No, in the fractions module floor division returns an int:

>>> type(Fraction(2) // Fraction(1))
<class 'int'>

It is also implemented in the datetime module where

>>> type(timedelta(2) // timedelta(1))
<class 'int'>


[Raymond]
# Here is a simple example of a chain of calculations 
# where preserving the type matters
..

def f(x, y):
    return x // 3 * 5 / 7 + y

def g(x, y):
    return int(x // 3) * 5 / 7 + y
[/Raymond]

I am not sure what is the problem here.  In Python 3:

>>> f(12.143, 0.667)
3.5241428571428575
>>> g(12.143, 0.667)
3.5241428571428575

-1 from me, too.  It's an unnecessary change, and the conversion from float to integer potentially expensive compared to the computation of the floating-point result (especially in extended floating-point implementations that allow a wider exponent range).

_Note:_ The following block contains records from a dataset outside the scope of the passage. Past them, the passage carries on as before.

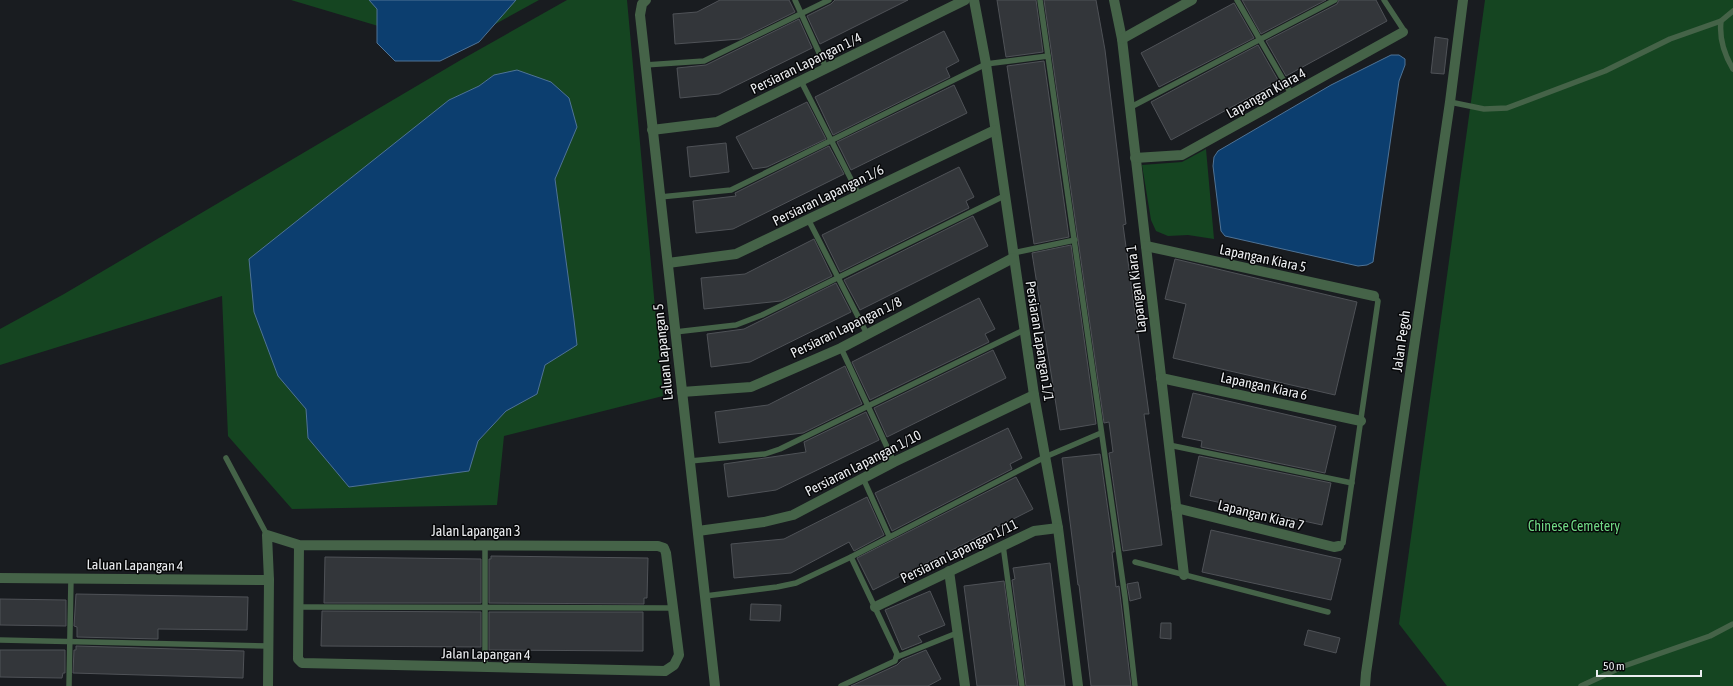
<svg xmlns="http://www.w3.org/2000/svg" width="1733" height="686" viewBox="0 0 1733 686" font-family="'Asap Condensed',sans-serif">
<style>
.green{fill:#154521;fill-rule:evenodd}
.water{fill:#0c3e6f;stroke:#4f7396}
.building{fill:#33363a;stroke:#4f5257}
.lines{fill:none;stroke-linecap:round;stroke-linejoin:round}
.service{stroke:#456348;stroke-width:5.5}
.minor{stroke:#456348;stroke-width:10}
.tertiary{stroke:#456348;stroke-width:10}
.labels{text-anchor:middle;stroke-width:3;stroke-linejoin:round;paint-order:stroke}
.street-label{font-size:14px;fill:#eceef1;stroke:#060708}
.park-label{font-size:14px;fill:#70d985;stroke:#060708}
</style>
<rect width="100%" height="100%" fill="#191c20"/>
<g class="green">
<path d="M291 0H539L452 48Z"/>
<path d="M567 0H627L663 396 504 436 497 505 292 509 228 436 222 296 0 365V329L64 294 459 61ZM494 75 577 126 555 179 574 320 576 345 545 365 537 394 506 411 478 441 468 471 349 487 308 438 306 409 449 100 479 86Z"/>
<path d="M1485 0H1733V686H1447L1399 624Z"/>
<path d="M1206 149 1214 239 1188 235 1168 236 1156 231 1151 220 1142 165 1182 162Z"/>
</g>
<g class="water">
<path d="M369 0H516L479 42 440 61H395L377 43V9Z"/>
<path d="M1391 55H1399L1405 59V65L1399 81 1373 262 1367 265 1358 266 1225 236 1221 231 1213 166 1214 157 1218 151 1331 85Z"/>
<path d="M517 70 551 82 569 98 577 127 555 179 574 320 577 345 545 365 537 394 506 411 478 441 469 471 349 487 308 438 306 409 278 376 254 312 249 259 449 100 479 86 494 75Z"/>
</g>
<g class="building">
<path d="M720 0H789L795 12 740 39 675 44 673 14 697 12Z"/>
<path d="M835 0H908L820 44 807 16 831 4Z"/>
<path d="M997 0H1036L1043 52 1006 57Z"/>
<path d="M1044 0H1096L1105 50 1126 224 1123 225 1149 414H1144L1162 545 1123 551 1109 453 1113 452 1109 422 1104 423Z"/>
<path d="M1242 0H1326L1261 34Z"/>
<path d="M1339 0H1376L1387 21 1286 76 1266 41 1337 4Z"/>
<path d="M1234 3 1254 38 1159 87 1141 53Z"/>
<path d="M799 19 812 48 719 94 680 98 677 68 706 65Z"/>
<path d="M944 31 959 61 946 68 950 77 833 135 815 97Z"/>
<path d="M1435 37 1448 39 1444 74 1431 73Z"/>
<path d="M1258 45 1278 80 1275 81 1276 83 1171 140 1151 102Z"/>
<path d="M1044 61 1069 237 1034 244 1007 66Z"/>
<path d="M954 85 967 113 851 170 837 142Z"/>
<path d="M807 102 826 139 767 167 753 169 736 137Z"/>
<path d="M726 143 729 172 690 177 687 147Z"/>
<path d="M829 146 844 174 733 229 696 233 693 201 736 196 735 193Z"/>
<path d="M959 167 974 197 966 201 969 208 840 272 822 235Z"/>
<path d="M973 216 988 246 860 310 859 308 844 280Z"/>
<path d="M814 239 832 276 781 301 704 309 701 278 745 274Z"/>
<path d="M1071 245 1096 424 1060 430 1032 253Z"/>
<path d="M1175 259 1357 302 1335 395 1173 358 1186 304 1165 299Z"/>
<path d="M836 283 851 312 750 362 711 367 707 334 744 329Z"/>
<path d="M979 298 995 329 985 334 989 342 870 400 852 362Z"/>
<path d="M993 350 1006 378 887 437 874 408Z"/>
<path d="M845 366 862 404 803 433 719 443 715 412 768 405Z"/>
<path d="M1193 393 1336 426 1325 473 1201 447 1202 441 1182 437Z"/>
<path d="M866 412 879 440 776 490 728 497 724 464 806 452 804 442Z"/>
<path d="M1008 428 1022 458 1010 464 1012 469 892 531 875 493Z"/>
<path d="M1100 454 1114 552H1112L1116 587 1119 586 1131 686H1091L1079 585H1078L1062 458Z"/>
<path d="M1199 456 1331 483 1322 525 1190 496Z"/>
<path d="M1016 477 1033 509 873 590 857 558Z"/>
<path d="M867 497 884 535 854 551 849 542 791 573 734 578 731 544 784 539Z"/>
<path d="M1211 530 1341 559 1331 600 1202 572Z"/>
<path d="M491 556 648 558 647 598H644V604L489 603V559H491Z"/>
<path d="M325 557 481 559V603H324Z"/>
<path d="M1050 563 1065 686H1026L1012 580 1015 579 1013 568Z"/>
<path d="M1004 581 1018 686H977L964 586Z"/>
<path d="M1138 582 1141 598 1130 601 1127 584Z"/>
<path d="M930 591 945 625 918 636 922 642 902 650 885 610Z"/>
<path d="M76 594 248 597 247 630 158 629V639L77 637V627L74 626Z"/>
<path d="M0 599 66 600V626L0 625Z"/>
<path d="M751 604 781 605 780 621 750 620Z"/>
<path d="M322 611 481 612V647L321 646Z"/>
<path d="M489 612H643V651L489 650Z"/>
<path d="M1161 623H1171V639L1160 638Z"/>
<path d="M1308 630 1340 638 1336 653 1304 645Z"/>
<path d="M76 646 244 651 243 678 73 673 74 650H76Z"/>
<path d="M0 650H65V673H63L62 678 0 677Z"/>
<path d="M926 650 941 679 928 686H851L897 665 902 660Z"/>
</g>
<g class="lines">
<g class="service">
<path d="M795 0 826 68"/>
<path d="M1040 0 1125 597 1135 686"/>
<path d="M1237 0 1292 95"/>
<path d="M1384 0 1403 29V32"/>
<path d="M1733 11 1721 21C1719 39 1724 54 1733 69"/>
<path d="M645 65 704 61 829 0"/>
<path d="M801 81 859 195"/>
<path d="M1450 102 1484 109 1507 108 1605 71 1670 39 1721 21"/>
<path d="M1129 108 1335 0"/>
<path d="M660 197 731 190 986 64 1048 56"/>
<path d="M808 219 867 334"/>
<path d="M1013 253 1075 240"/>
<path d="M675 332 736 325 762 315 1004 196"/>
<path d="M841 348 894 462"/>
<path d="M1169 445 1352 483"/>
<path d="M226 458 267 535"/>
<path d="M690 461 765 454 780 449 1024 330"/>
<path d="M863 478 889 536"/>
<path d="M1003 545 1022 686"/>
<path d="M1339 546 1343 543 1378 301 1374 296"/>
<path d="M1135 562 1328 612"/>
<path d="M705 596 777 587 796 583 851 557 1045 457 1101 433"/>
<path d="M299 607 673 608"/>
<path d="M0 640 268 646"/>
<path d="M897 657 957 633"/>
<path d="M485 668V545"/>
<path d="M69 686 71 578"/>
<path d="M841 686 895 661 897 654 851 557"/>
<path d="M1581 686 1624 666 1710 636 1733 624"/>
</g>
<g class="minor">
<path d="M974 0 986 64 1034 395 1058 528 1078 686"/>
<path d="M1114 0 1122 39 1184 575"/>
<path d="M1122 39 1192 0"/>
<path d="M652 130 717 122 965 0"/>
<path d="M1135 158 1182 155 1403 32"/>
<path d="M1146 246 1374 296"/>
<path d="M668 263 736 254 995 130"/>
<path d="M1161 378 1361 421"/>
<path d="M682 392 751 387 841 348 1013 258"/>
<path d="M1176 508 1334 547 1339 546"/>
<path d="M698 531 764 522 793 515 894 462 1034 395"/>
<path d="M949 571 965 686"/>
<path d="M0 578 269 580"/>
<path d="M875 607 1034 531 1058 528"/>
<path d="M268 686 269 580 267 535 299 545 658 546 664 548 666 553 679 655 674 665 665 671 302 663 298 659 299 545"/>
<path d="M1365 686 1366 673 1450 102 1463 0"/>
</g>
<path class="tertiary" d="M646 0 642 4 640 15 715 686"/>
</g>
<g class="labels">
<g class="street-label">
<text transform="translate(806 63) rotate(-26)" y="5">Persiaran Lapangan 1/4</text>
<text transform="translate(1266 93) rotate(-29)" y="5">Lapangan Kiara 4</text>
<text transform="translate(828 195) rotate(-26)" y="5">Persiaran Lapangan 1/6</text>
<text transform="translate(1263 258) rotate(12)" y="5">Lapangan Kiara 5</text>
<text transform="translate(1136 289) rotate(-97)" y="5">Lapangan Kiara 1</text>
<text transform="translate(846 327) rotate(-26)" y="5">Persiaran Lapangan 1/8</text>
<text transform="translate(1040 341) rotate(81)" y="5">Persiaran Lapangan 1/1</text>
<text transform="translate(1401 341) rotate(-82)" y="5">Jalan Pegoh</text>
<text transform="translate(663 352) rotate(-96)" y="5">Laluan Lapangan 5</text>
<text transform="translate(1264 386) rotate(12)" y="5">Lapangan Kiara 6</text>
<text transform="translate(863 463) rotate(-27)" y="5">Persiaran Lapangan 1/10</text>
<text transform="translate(1261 515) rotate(14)" y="5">Lapangan Kiara 7</text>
<text x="476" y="536">Jalan Lapangan 3</text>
<text transform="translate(959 551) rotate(-26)" y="5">Persiaran Lapangan 1/11</text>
<text transform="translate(135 565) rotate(1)" y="5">Laluan Lapangan 4</text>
<text transform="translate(486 654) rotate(1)" y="5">Jalan Lapangan 4</text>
</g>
<g class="park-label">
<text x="1574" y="531">Chinese Cemetery</text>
</g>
</g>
<path d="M1597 670v6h104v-6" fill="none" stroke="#eceef1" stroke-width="2"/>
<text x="1603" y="670" font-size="12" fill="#eceef1" stroke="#060708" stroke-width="3" paint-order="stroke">50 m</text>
</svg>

If this is about consistency between `//` and `math.floor`, I'd much rather see `math.floor` go back to returning a float instead of an int.

[Raymond]
> The PEP should be revised to say that floor division is defined to 
> return a value that is *equal* to an Integral but not place any
> restriction on the return type.

If we take this route, what float('inf') // 1 and float('nan') // 1 should return?

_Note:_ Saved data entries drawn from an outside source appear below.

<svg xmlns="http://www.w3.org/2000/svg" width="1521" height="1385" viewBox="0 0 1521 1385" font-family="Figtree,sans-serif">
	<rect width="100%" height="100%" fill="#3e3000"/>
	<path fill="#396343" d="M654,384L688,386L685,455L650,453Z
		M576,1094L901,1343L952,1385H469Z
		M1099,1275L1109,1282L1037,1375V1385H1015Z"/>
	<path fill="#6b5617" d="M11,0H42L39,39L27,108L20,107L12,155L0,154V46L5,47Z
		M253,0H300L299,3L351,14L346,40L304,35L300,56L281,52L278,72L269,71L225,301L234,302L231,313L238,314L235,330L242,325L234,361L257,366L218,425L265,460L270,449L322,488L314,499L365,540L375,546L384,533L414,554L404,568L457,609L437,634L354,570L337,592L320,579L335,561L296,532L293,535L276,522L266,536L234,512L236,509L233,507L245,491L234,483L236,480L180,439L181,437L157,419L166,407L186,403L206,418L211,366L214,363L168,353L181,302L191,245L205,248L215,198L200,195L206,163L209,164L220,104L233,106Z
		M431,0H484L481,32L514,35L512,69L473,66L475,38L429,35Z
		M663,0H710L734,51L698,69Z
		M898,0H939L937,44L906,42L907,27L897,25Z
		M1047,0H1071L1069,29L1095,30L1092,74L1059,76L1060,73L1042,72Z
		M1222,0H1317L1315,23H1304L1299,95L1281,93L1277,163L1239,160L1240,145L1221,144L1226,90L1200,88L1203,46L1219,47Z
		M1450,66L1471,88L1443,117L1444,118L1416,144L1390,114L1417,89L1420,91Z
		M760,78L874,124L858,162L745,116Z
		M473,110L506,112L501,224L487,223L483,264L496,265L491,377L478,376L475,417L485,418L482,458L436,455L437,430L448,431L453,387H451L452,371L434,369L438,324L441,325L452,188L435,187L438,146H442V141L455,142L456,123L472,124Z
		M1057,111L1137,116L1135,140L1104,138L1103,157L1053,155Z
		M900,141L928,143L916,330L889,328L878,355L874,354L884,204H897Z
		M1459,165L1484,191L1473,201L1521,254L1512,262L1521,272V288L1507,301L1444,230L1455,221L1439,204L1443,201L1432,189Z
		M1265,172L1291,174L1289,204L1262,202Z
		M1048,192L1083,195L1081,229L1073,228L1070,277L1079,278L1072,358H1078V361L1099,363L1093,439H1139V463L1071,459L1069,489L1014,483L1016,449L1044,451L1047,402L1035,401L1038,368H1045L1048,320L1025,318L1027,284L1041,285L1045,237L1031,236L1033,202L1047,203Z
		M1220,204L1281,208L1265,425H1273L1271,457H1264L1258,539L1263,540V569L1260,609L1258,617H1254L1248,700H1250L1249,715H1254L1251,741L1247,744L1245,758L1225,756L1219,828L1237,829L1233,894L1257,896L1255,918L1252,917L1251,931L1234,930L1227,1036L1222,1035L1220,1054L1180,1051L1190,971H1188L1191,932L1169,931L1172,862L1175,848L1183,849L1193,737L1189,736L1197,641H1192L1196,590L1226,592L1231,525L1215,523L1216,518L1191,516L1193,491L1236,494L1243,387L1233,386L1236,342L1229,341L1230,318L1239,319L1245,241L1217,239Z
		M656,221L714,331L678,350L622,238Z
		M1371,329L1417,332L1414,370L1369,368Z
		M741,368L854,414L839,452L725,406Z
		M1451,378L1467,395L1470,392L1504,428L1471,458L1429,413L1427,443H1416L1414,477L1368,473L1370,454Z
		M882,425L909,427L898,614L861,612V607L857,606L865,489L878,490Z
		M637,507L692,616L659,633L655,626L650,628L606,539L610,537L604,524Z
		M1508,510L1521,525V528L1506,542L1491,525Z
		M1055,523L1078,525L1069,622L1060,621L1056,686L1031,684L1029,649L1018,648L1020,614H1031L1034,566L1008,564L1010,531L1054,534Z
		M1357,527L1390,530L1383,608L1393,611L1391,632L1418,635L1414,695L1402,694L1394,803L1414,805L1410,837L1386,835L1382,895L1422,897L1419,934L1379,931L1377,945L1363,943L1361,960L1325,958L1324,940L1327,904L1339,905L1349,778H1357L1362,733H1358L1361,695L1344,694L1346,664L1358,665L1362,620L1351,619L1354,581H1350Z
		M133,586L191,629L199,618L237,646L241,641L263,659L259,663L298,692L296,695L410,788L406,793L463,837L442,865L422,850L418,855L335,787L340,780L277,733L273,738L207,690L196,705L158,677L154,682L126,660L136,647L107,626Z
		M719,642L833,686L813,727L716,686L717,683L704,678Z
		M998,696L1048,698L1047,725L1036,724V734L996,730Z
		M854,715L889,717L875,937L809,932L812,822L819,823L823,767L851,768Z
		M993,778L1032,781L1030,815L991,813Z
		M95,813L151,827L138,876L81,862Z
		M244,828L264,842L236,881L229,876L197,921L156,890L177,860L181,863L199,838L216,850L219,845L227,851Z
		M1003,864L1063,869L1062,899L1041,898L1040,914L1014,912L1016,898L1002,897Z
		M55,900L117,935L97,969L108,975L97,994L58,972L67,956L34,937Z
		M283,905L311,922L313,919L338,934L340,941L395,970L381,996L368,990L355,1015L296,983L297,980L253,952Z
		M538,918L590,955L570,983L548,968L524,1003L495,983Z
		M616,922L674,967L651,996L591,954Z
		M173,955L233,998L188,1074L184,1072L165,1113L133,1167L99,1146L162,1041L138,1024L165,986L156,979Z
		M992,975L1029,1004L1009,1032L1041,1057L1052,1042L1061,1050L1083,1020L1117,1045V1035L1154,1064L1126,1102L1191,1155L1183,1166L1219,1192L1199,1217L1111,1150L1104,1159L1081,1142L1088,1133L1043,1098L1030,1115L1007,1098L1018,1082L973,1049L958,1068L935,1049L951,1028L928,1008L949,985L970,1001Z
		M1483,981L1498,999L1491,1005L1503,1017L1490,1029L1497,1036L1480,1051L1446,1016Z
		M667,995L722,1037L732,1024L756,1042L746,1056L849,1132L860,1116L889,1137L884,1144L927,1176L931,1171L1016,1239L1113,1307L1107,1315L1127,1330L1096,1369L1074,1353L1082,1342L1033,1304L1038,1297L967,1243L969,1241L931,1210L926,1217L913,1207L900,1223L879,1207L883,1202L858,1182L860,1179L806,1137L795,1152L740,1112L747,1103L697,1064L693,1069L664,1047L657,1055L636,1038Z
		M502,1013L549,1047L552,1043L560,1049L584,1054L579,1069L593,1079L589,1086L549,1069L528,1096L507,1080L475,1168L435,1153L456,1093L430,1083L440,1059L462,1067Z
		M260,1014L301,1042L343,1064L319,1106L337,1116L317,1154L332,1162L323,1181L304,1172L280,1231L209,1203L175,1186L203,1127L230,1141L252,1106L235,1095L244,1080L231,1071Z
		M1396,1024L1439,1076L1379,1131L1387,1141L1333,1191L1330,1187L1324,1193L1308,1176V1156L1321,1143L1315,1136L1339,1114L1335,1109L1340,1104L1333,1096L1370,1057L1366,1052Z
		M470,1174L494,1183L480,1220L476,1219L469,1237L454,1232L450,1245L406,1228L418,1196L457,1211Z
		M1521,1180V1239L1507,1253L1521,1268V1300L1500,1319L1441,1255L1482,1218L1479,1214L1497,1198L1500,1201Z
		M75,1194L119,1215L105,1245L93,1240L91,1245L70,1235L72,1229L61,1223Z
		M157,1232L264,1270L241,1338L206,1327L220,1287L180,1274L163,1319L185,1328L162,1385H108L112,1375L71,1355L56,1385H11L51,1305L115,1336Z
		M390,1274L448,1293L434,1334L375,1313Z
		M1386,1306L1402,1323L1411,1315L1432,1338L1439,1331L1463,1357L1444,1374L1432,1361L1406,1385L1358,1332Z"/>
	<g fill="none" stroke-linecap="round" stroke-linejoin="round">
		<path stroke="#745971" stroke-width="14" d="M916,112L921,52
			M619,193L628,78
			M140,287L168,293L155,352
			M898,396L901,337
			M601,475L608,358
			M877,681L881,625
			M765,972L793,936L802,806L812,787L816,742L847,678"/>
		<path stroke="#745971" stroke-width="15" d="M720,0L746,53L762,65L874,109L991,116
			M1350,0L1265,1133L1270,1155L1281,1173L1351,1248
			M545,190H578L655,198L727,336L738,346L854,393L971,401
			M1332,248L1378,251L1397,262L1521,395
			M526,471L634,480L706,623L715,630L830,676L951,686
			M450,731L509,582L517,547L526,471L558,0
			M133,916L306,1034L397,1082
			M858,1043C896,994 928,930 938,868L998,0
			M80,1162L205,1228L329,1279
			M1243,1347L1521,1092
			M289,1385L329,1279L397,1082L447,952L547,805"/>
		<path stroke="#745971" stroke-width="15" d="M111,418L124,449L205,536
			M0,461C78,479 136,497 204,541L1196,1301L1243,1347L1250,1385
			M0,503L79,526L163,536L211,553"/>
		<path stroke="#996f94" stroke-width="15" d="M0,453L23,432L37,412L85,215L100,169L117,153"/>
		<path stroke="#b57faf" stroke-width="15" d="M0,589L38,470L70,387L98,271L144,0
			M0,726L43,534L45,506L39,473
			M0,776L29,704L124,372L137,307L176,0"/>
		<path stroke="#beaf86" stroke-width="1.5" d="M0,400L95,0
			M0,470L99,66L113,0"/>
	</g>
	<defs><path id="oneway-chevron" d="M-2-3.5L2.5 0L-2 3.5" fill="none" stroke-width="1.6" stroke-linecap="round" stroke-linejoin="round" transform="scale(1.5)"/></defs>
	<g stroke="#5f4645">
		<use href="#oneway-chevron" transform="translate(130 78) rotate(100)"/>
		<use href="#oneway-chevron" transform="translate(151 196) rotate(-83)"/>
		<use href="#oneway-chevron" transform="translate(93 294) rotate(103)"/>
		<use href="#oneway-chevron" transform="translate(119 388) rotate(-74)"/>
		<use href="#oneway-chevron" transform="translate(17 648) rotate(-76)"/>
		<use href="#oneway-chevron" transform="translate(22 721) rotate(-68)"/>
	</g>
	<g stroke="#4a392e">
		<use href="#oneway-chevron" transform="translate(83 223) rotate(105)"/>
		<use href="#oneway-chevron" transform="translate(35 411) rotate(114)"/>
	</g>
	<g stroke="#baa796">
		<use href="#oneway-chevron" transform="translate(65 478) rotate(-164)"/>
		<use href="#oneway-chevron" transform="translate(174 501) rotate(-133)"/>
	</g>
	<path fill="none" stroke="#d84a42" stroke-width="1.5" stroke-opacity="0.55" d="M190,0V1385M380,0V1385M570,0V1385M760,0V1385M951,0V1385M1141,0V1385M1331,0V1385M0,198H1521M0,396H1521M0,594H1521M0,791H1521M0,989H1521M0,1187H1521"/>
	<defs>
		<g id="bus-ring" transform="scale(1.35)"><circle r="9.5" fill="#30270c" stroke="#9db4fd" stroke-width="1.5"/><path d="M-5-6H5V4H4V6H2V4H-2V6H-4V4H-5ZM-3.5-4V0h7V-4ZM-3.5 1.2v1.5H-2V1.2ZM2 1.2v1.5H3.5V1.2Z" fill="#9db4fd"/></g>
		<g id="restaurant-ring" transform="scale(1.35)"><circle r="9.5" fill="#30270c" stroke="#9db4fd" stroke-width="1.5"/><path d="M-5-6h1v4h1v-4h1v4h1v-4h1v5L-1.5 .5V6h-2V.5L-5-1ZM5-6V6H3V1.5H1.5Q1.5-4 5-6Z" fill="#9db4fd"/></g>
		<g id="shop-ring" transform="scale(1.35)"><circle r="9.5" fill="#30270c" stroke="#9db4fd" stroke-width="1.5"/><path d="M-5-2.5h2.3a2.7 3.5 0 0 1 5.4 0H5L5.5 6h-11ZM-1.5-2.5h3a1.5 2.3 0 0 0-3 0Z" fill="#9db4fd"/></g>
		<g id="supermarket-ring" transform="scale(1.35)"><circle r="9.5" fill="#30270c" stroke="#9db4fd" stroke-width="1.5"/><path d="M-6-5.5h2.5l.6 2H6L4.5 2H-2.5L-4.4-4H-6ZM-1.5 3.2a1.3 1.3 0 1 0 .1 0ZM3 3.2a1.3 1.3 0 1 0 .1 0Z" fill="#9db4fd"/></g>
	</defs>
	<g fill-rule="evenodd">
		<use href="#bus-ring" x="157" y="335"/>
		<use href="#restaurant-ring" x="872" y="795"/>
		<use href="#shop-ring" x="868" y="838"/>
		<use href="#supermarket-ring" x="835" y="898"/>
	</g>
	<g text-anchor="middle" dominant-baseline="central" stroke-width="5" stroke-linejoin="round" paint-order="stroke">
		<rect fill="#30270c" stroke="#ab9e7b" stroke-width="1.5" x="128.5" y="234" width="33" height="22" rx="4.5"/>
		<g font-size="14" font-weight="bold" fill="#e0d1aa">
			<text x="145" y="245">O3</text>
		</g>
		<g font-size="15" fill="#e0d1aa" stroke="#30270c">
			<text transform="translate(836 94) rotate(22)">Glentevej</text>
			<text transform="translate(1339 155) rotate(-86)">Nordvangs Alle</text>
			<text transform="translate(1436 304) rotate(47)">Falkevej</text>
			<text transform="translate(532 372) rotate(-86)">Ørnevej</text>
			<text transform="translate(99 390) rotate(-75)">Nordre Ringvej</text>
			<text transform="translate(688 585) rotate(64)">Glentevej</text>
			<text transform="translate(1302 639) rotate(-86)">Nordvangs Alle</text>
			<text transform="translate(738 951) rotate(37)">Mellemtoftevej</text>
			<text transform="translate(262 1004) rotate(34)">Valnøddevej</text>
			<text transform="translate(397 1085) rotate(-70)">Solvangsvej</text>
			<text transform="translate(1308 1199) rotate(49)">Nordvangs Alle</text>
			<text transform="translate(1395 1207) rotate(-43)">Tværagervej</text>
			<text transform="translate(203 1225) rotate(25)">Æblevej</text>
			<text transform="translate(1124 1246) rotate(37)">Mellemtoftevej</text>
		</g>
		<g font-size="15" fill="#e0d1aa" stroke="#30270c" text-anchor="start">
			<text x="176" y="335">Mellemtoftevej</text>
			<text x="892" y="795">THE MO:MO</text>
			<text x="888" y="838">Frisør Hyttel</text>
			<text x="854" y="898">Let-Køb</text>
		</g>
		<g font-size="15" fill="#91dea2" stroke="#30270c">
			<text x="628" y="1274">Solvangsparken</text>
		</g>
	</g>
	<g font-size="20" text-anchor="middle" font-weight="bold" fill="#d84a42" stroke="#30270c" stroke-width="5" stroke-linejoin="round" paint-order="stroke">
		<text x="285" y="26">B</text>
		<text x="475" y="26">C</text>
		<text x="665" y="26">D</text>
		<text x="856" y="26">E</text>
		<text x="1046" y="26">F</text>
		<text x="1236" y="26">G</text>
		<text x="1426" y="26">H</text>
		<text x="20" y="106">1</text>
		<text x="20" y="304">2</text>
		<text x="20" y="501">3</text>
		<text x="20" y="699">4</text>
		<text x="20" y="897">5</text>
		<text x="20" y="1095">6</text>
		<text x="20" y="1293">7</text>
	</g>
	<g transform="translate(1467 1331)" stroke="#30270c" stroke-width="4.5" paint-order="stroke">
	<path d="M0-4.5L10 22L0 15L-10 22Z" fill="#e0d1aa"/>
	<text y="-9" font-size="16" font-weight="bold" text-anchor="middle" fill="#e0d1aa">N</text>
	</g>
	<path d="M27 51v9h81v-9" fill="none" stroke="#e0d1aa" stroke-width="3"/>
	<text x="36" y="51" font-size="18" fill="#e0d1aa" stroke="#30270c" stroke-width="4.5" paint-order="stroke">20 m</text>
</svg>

> If we take this route, what float('inf') // 1 and float('nan') // 1 should return?

Probably exactly the same as they do right now.  I think there's an argument that `float('inf') // 1` "should have been" `float('inf')`.  But I'm not sure there's much of a case for *changing* the current return value.

Mark,

Raymond suggested that "The PEP 3141 should be revised to say that floor division is defined to return a value that is *equal* to an Integral".

Since nan or inf are not *equal* to any Integral, the current implementation does not comply.  In the absence of a recommendation in the PEP, implementers of new numeric types are left with little guidance because existing types are inconsistent:

>>> Decimal('inf') // 1
Decimal('Infinity')
>>> float('inf') // 1
nan

Alexander Belopolsky <report@bugs.python.org> wrote:
> Raymond suggested that "The PEP 3141 should be revised to say that floor division is defined to return a value that is *equal* to an Integral".

I guess it should say "equal to an Integral or a special value".

> Since nan or inf are not *equal* to any Integral, the current implementation does not comply.  In the absence of a recommendation in the PEP, implementers of new numeric types are left with little guidance because existing types are inconsistent:
> 
> >>> Decimal('inf') // 1
> Decimal('Infinity')
> >>> float('inf') // 1
> nan

I think both should return inf.

skrah> I think both should return inf.

What about this case:

>>> Decimal('1') // Decimal('-inf')
Decimal('-0')
>>> 1. // float('-inf')
-1.0

I think that one's covered by #22198.